After all, the Federal Council and Parliament are not acting in a vacuum when it comes to combating money laundering. There is a strict referee in global competition: the so-called Financial Action Task Force (FATF). It is an internationally broad-based body that “recommends” uniform guidelines for all countries in the fight against money laundering and monitors compliance with them. With the exception of the USA, which may be too big to sanction, no Western financial center can afford to fundamentally ignore the FATF recommendations in the long term.

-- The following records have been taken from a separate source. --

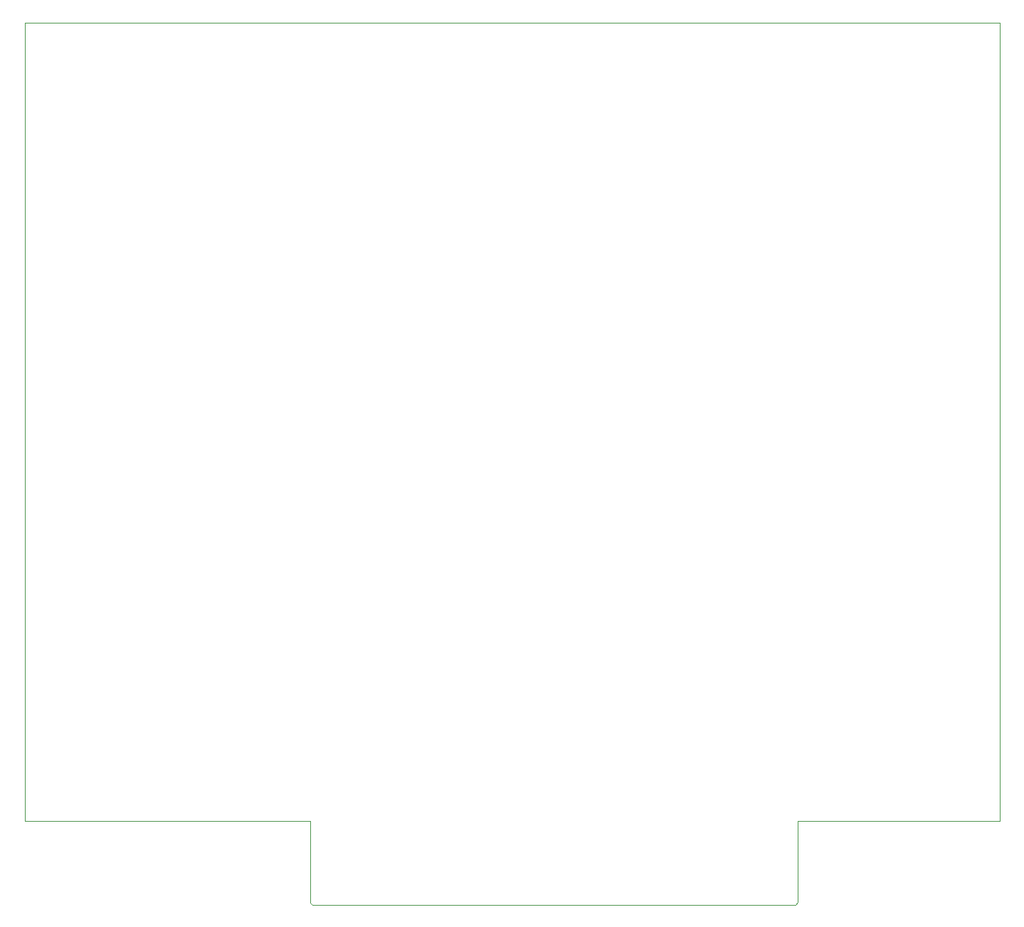
<source format=gbr>
G04 #@! TF.GenerationSoftware,KiCad,Pcbnew,(7.0.0-0)*
G04 #@! TF.CreationDate,2023-05-08T12:54:49+01:00*
G04 #@! TF.ProjectId,SFD700,53464437-3030-42e6-9b69-6361645f7063,rev?*
G04 #@! TF.SameCoordinates,Original*
G04 #@! TF.FileFunction,Profile,NP*
%FSLAX46Y46*%
G04 Gerber Fmt 4.6, Leading zero omitted, Abs format (unit mm)*
G04 Created by KiCad (PCBNEW (7.0.0-0)) date 2023-05-08 12:54:49*
%MOMM*%
%LPD*%
G01*
G04 APERTURE LIST*
G04 #@! TA.AperFunction,Profile*
%ADD10C,0.050000*%
G04 #@! TD*
G04 APERTURE END LIST*
D10*
X216000000Y-40000000D02*
X216000000Y-135000000D01*
X100000000Y-40000000D02*
X216000000Y-40000000D01*
X134000000Y-135000000D02*
X100000000Y-135000000D01*
X192000000Y-135000000D02*
X192000000Y-144700000D01*
X134200000Y-145000000D02*
X191700000Y-145000000D01*
X216000000Y-135000000D02*
X192000000Y-135000000D01*
X134000000Y-135000000D02*
X134000000Y-144800000D01*
X191700000Y-145000000D02*
X192000000Y-144700000D01*
X100000000Y-40000000D02*
X100000000Y-135000000D01*
X134000000Y-144800000D02*
X134200000Y-145000000D01*
M02*

</source>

Switzerland passed its last inspection in 2020, without bravura, but also without ending up on a gray list. Nevertheless, the FATF auditors recommended some improvements; among other things, the further obligations for the lawyers. It was not until spring 2022 that the FATF also made a recommendation to the federal states to create such central registers of beneficial owners; already in the next round of exams it will check whether the federal states have already implemented this recommendation.

The bar when it comes to combating money laundering is therefore being raised a few centimeters again, and Switzerland is making a start. It remains to be seen how high Parliament wants to jump this time.